Just before going on their end of year break, the team behind Airbnb-bred open source project Apache Airflow has pushed its second major out of the door. Amongst other things the platform for programmatically authoring, scheduling, and monitoring workflows now comes with a stabilised REST API and introduces a new paradigm to write directed acyclic graphs (DAG).
The latter was proposed in February and adds an API to explicitly declare messages passed between tasks in a DAG. The so-called TaskFlow API is meant to help handle dependencies and promises to make declaring PythonOperator a tad easier. In order to improve the experience when grouping tasks via the UI, the Airflow team has come up with the concept of task groups, which can be used instead of SubDAGs but comes without drawbacks such as limited parallelism.
In the spirit of speeding things up and making them easier, the KubernetesExecutor has been re-architected so users can easily access the Kubernetes API to create their.yaml pod_template_file without the need to specify parameters in the Airflow configuration.

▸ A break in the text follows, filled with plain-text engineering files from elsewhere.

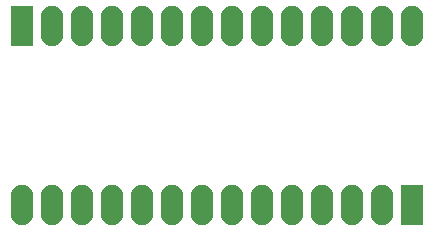
<source format=gbr>
G04 #@! TF.FileFunction,Soldermask,Bot*
%FSLAX46Y46*%
G04 Gerber Fmt 4.6, Leading zero omitted, Abs format (unit mm)*
G04 Created by KiCad (PCBNEW 4.0.2-stable) date 04/04/2016 12:25:54*
%MOMM*%
G01*
G04 APERTURE LIST*
%ADD10C,0.100000*%
%ADD11O,1.906220X3.414980*%
%ADD12R,1.906220X3.414980*%
G04 APERTURE END LIST*
D10*
D11*
X144940000Y-97100000D03*
X147480000Y-97100000D03*
X150020000Y-97100000D03*
X152560000Y-97100000D03*
X155100000Y-97100000D03*
X157640000Y-97100000D03*
X160180000Y-97100000D03*
X162720000Y-97100000D03*
X165260000Y-97100000D03*
X142400000Y-97100000D03*
X139860000Y-97100000D03*
X137320000Y-97100000D03*
X167800000Y-97100000D03*
D12*
X134780000Y-97100000D03*
D11*
X157580000Y-112300000D03*
X155040000Y-112300000D03*
X152500000Y-112300000D03*
X149960000Y-112300000D03*
X147420000Y-112300000D03*
X144880000Y-112300000D03*
X142340000Y-112300000D03*
X139800000Y-112300000D03*
X137260000Y-112300000D03*
X160120000Y-112300000D03*
X162660000Y-112300000D03*
X165200000Y-112300000D03*
X134720000Y-112300000D03*
D12*
X167740000Y-112300000D03*
M02*

</source>
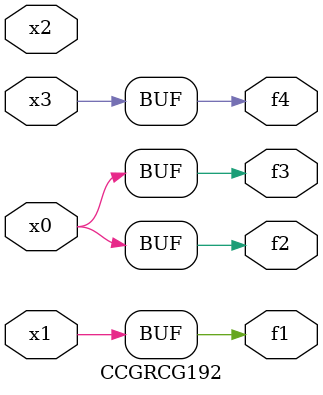
<source format=v>
module CCGRCG192(
	input x0, x1, x2, x3,
	output f1, f2, f3, f4
);
	assign f1 = x1;
	assign f2 = x0;
	assign f3 = x0;
	assign f4 = x3;
endmodule

</source>
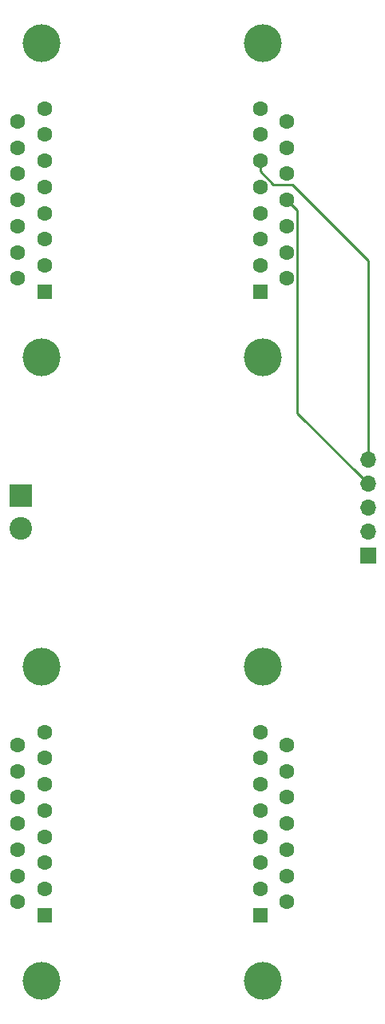
<source format=gbl>
G04 #@! TF.GenerationSoftware,KiCad,Pcbnew,(6.0.0-rc1-dev-392-gd9d005190)*
G04 #@! TF.CreationDate,2018-08-31T18:51:33-04:00*
G04 #@! TF.ProjectId,db15_HV,646231355F48562E6B696361645F7063,rev?*
G04 #@! TF.SameCoordinates,Original*
G04 #@! TF.FileFunction,Copper,L2,Bot,Signal*
G04 #@! TF.FilePolarity,Positive*
%FSLAX46Y46*%
G04 Gerber Fmt 4.6, Leading zero omitted, Abs format (unit mm)*
G04 Created by KiCad (PCBNEW (6.0.0-rc1-dev-392-gd9d005190)) date 08/31/18 18:51:33*
%MOMM*%
%LPD*%
G01*
G04 APERTURE LIST*
G04 #@! TA.AperFunction,ComponentPad*
%ADD10O,1.700000X1.700000*%
G04 #@! TD*
G04 #@! TA.AperFunction,ComponentPad*
%ADD11R,1.700000X1.700000*%
G04 #@! TD*
G04 #@! TA.AperFunction,ComponentPad*
%ADD12C,4.000000*%
G04 #@! TD*
G04 #@! TA.AperFunction,ComponentPad*
%ADD13C,1.600000*%
G04 #@! TD*
G04 #@! TA.AperFunction,ComponentPad*
%ADD14R,1.600000X1.600000*%
G04 #@! TD*
G04 #@! TA.AperFunction,ComponentPad*
%ADD15C,2.400000*%
G04 #@! TD*
G04 #@! TA.AperFunction,ComponentPad*
%ADD16R,2.400000X2.400000*%
G04 #@! TD*
G04 #@! TA.AperFunction,Conductor*
%ADD17C,0.250000*%
G04 #@! TD*
G04 APERTURE END LIST*
D10*
G04 #@! TO.P,J3,5*
G04 #@! TO.N,/POLARITY_2*
X140970000Y-100330000D03*
G04 #@! TO.P,J3,4*
G04 #@! TO.N,/ENABLE_2*
X140970000Y-102870000D03*
G04 #@! TO.P,J3,3*
G04 #@! TO.N,/SIGNAL_GND_1*
X140970000Y-105410000D03*
G04 #@! TO.P,J3,2*
G04 #@! TO.N,/ENABLE_1*
X140970000Y-107950000D03*
D11*
G04 #@! TO.P,J3,1*
G04 #@! TO.N,/POLARITY_1*
X140970000Y-110490000D03*
G04 #@! TD*
D12*
G04 #@! TO.P,J2_IN1,0*
G04 #@! TO.N,N/C*
X129840000Y-56205000D03*
X129840000Y-89505000D03*
D13*
G04 #@! TO.P,J2_IN1,15*
G04 #@! TO.N,Net-(J2_IN1-Pad15)*
X132380000Y-64545000D03*
G04 #@! TO.P,J2_IN1,14*
G04 #@! TO.N,Net-(J2_IN1-Pad14)*
X132380000Y-67315000D03*
G04 #@! TO.P,J2_IN1,13*
G04 #@! TO.N,/CURRENT_2*
X132380000Y-70085000D03*
G04 #@! TO.P,J2_IN1,12*
G04 #@! TO.N,/ENABLE_2*
X132380000Y-72855000D03*
G04 #@! TO.P,J2_IN1,11*
G04 #@! TO.N,Net-(J2_IN1-Pad11)*
X132380000Y-75625000D03*
G04 #@! TO.P,J2_IN1,10*
G04 #@! TO.N,Net-(J2_IN1-Pad10)*
X132380000Y-78395000D03*
G04 #@! TO.P,J2_IN1,9*
G04 #@! TO.N,Net-(J2_IN1-Pad9)*
X132380000Y-81165000D03*
G04 #@! TO.P,J2_IN1,8*
G04 #@! TO.N,Net-(J2_IN1-Pad8)*
X129540000Y-63160000D03*
G04 #@! TO.P,J2_IN1,7*
G04 #@! TO.N,/SIGNAL_GND_1*
X129540000Y-65930000D03*
G04 #@! TO.P,J2_IN1,6*
G04 #@! TO.N,/POLARITY_2*
X129540000Y-68700000D03*
G04 #@! TO.P,J2_IN1,5*
G04 #@! TO.N,/VOLTAGE_2*
X129540000Y-71470000D03*
G04 #@! TO.P,J2_IN1,4*
G04 #@! TO.N,Net-(J2_IN1-Pad4)*
X129540000Y-74240000D03*
G04 #@! TO.P,J2_IN1,3*
G04 #@! TO.N,Net-(J2_IN1-Pad3)*
X129540000Y-77010000D03*
G04 #@! TO.P,J2_IN1,2*
G04 #@! TO.N,/PROGRAM_2*
X129540000Y-79780000D03*
D14*
G04 #@! TO.P,J2_IN1,1*
G04 #@! TO.N,Net-(J2_IN1-Pad1)*
X129540000Y-82550000D03*
G04 #@! TD*
D12*
G04 #@! TO.P,J2_OUT1,0*
G04 #@! TO.N,N/C*
X106380000Y-89505000D03*
X106380000Y-56205000D03*
D13*
G04 #@! TO.P,J2_OUT1,15*
G04 #@! TO.N,/POWER_24V*
X103840000Y-64545000D03*
G04 #@! TO.P,J2_OUT1,14*
G04 #@! TO.N,Net-(J2_OUT1-Pad14)*
X103840000Y-67315000D03*
G04 #@! TO.P,J2_OUT1,13*
G04 #@! TO.N,/CURRENT_2*
X103840000Y-70085000D03*
G04 #@! TO.P,J2_OUT1,12*
G04 #@! TO.N,/ENABLE_2*
X103840000Y-72855000D03*
G04 #@! TO.P,J2_OUT1,11*
G04 #@! TO.N,Net-(J2_OUT1-Pad11)*
X103840000Y-75625000D03*
G04 #@! TO.P,J2_OUT1,10*
G04 #@! TO.N,Net-(J2_OUT1-Pad10)*
X103840000Y-78395000D03*
G04 #@! TO.P,J2_OUT1,9*
G04 #@! TO.N,Net-(J2_OUT1-Pad9)*
X103840000Y-81165000D03*
G04 #@! TO.P,J2_OUT1,8*
G04 #@! TO.N,/POWER_GND*
X106680000Y-63160000D03*
G04 #@! TO.P,J2_OUT1,7*
G04 #@! TO.N,/SIGNAL_GND_1*
X106680000Y-65930000D03*
G04 #@! TO.P,J2_OUT1,6*
G04 #@! TO.N,/POLARITY_2*
X106680000Y-68700000D03*
G04 #@! TO.P,J2_OUT1,5*
G04 #@! TO.N,/VOLTAGE_2*
X106680000Y-71470000D03*
G04 #@! TO.P,J2_OUT1,4*
G04 #@! TO.N,Net-(J2_OUT1-Pad4)*
X106680000Y-74240000D03*
G04 #@! TO.P,J2_OUT1,3*
G04 #@! TO.N,Net-(J2_OUT1-Pad3)*
X106680000Y-77010000D03*
G04 #@! TO.P,J2_OUT1,2*
G04 #@! TO.N,/PROGRAM_2*
X106680000Y-79780000D03*
D14*
G04 #@! TO.P,J2_OUT1,1*
G04 #@! TO.N,Net-(J2_OUT1-Pad1)*
X106680000Y-82550000D03*
G04 #@! TD*
D12*
G04 #@! TO.P,J1_IN1,0*
G04 #@! TO.N,N/C*
X129840000Y-122245000D03*
X129840000Y-155545000D03*
D13*
G04 #@! TO.P,J1_IN1,15*
G04 #@! TO.N,Net-(J1_IN1-Pad15)*
X132380000Y-130585000D03*
G04 #@! TO.P,J1_IN1,14*
G04 #@! TO.N,Net-(J1_IN1-Pad14)*
X132380000Y-133355000D03*
G04 #@! TO.P,J1_IN1,13*
G04 #@! TO.N,/CURRENT_1*
X132380000Y-136125000D03*
G04 #@! TO.P,J1_IN1,12*
G04 #@! TO.N,/ENABLE_1*
X132380000Y-138895000D03*
G04 #@! TO.P,J1_IN1,11*
G04 #@! TO.N,Net-(J1_IN1-Pad11)*
X132380000Y-141665000D03*
G04 #@! TO.P,J1_IN1,10*
G04 #@! TO.N,Net-(J1_IN1-Pad10)*
X132380000Y-144435000D03*
G04 #@! TO.P,J1_IN1,9*
G04 #@! TO.N,Net-(J1_IN1-Pad9)*
X132380000Y-147205000D03*
G04 #@! TO.P,J1_IN1,8*
G04 #@! TO.N,Net-(J1_IN1-Pad8)*
X129540000Y-129200000D03*
G04 #@! TO.P,J1_IN1,7*
G04 #@! TO.N,/SIGNAL_GND_1*
X129540000Y-131970000D03*
G04 #@! TO.P,J1_IN1,6*
G04 #@! TO.N,/POLARITY_1*
X129540000Y-134740000D03*
G04 #@! TO.P,J1_IN1,5*
G04 #@! TO.N,/VOLTAGE_1*
X129540000Y-137510000D03*
G04 #@! TO.P,J1_IN1,4*
G04 #@! TO.N,Net-(J1_IN1-Pad4)*
X129540000Y-140280000D03*
G04 #@! TO.P,J1_IN1,3*
G04 #@! TO.N,Net-(J1_IN1-Pad3)*
X129540000Y-143050000D03*
G04 #@! TO.P,J1_IN1,2*
G04 #@! TO.N,/PROGRAM_1*
X129540000Y-145820000D03*
D14*
G04 #@! TO.P,J1_IN1,1*
G04 #@! TO.N,Net-(J1_IN1-Pad1)*
X129540000Y-148590000D03*
G04 #@! TD*
D12*
G04 #@! TO.P,J1_OUT1,0*
G04 #@! TO.N,N/C*
X106380000Y-155545000D03*
X106380000Y-122245000D03*
D13*
G04 #@! TO.P,J1_OUT1,15*
G04 #@! TO.N,/POWER_24V*
X103840000Y-130585000D03*
G04 #@! TO.P,J1_OUT1,14*
G04 #@! TO.N,Net-(J1_OUT1-Pad14)*
X103840000Y-133355000D03*
G04 #@! TO.P,J1_OUT1,13*
G04 #@! TO.N,/CURRENT_1*
X103840000Y-136125000D03*
G04 #@! TO.P,J1_OUT1,12*
G04 #@! TO.N,/ENABLE_1*
X103840000Y-138895000D03*
G04 #@! TO.P,J1_OUT1,11*
G04 #@! TO.N,Net-(J1_OUT1-Pad11)*
X103840000Y-141665000D03*
G04 #@! TO.P,J1_OUT1,10*
G04 #@! TO.N,Net-(J1_OUT1-Pad10)*
X103840000Y-144435000D03*
G04 #@! TO.P,J1_OUT1,9*
G04 #@! TO.N,Net-(J1_OUT1-Pad9)*
X103840000Y-147205000D03*
G04 #@! TO.P,J1_OUT1,8*
G04 #@! TO.N,/POWER_GND*
X106680000Y-129200000D03*
G04 #@! TO.P,J1_OUT1,7*
G04 #@! TO.N,/SIGNAL_GND_1*
X106680000Y-131970000D03*
G04 #@! TO.P,J1_OUT1,6*
G04 #@! TO.N,/POLARITY_1*
X106680000Y-134740000D03*
G04 #@! TO.P,J1_OUT1,5*
G04 #@! TO.N,/VOLTAGE_1*
X106680000Y-137510000D03*
G04 #@! TO.P,J1_OUT1,4*
G04 #@! TO.N,Net-(J1_OUT1-Pad4)*
X106680000Y-140280000D03*
G04 #@! TO.P,J1_OUT1,3*
G04 #@! TO.N,Net-(J1_OUT1-Pad3)*
X106680000Y-143050000D03*
G04 #@! TO.P,J1_OUT1,2*
G04 #@! TO.N,/PROGRAM_1*
X106680000Y-145820000D03*
D14*
G04 #@! TO.P,J1_OUT1,1*
G04 #@! TO.N,Net-(J1_OUT1-Pad1)*
X106680000Y-148590000D03*
G04 #@! TD*
D15*
G04 #@! TO.P,J2,2*
G04 #@! TO.N,/POWER_GND*
X104140000Y-107640000D03*
D16*
G04 #@! TO.P,J2,1*
G04 #@! TO.N,/POWER_24V*
X104140000Y-104140000D03*
G04 #@! TD*
D17*
G04 #@! TO.N,/ENABLE_2*
X140120001Y-102020001D02*
X140970000Y-102870000D01*
X133505001Y-95405001D02*
X140120001Y-102020001D01*
X133505001Y-73980001D02*
X133505001Y-95405001D01*
X132380000Y-72855000D02*
X133505001Y-73980001D01*
G04 #@! TO.N,/POLARITY_2*
X129540000Y-69831370D02*
X129540000Y-68700000D01*
X130918631Y-71210001D02*
X129540000Y-69831370D01*
X132920001Y-71210001D02*
X130918631Y-71210001D01*
X140970000Y-79260000D02*
X132920001Y-71210001D01*
X140970000Y-100330000D02*
X140970000Y-79260000D01*
G04 #@! TD*
M02*

</source>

Switching from an executor_config dictionary to the pod_override parameter, “which takes a Kubernetes V1Pod object for a1:1 setting override”, helped to reduce the codebase of the executor and improved execution speed.
Another focal point on the way to Airflow 2.0 was an initiative to improve the performance of the scheduler, which seems to have reduced the time the component needs to start tasks. Practitioners using the scheduler with Postgres 9.6+ or MySQL 8+ can also profit from the option to run more than one scheduler instance at a time, which adds resiliency to any setup and makes the scheduler high availability compatible.
Users who have been familiar with Airflow for a while will probably notice the cleaned up user interface, which features a slightly refreshed colour scheme, a new icon system, an updated global navigation menu, DAG views, and table presentation.
However, under the hood a lot has changed as well, since the project has been split into a core and 61 provider packages for things like external services, databases, and protocols. This should help make installations more flexible and offer the structure for better extendability to those looking to write their own providers and connection types. Additional details can be found in the project’s repository.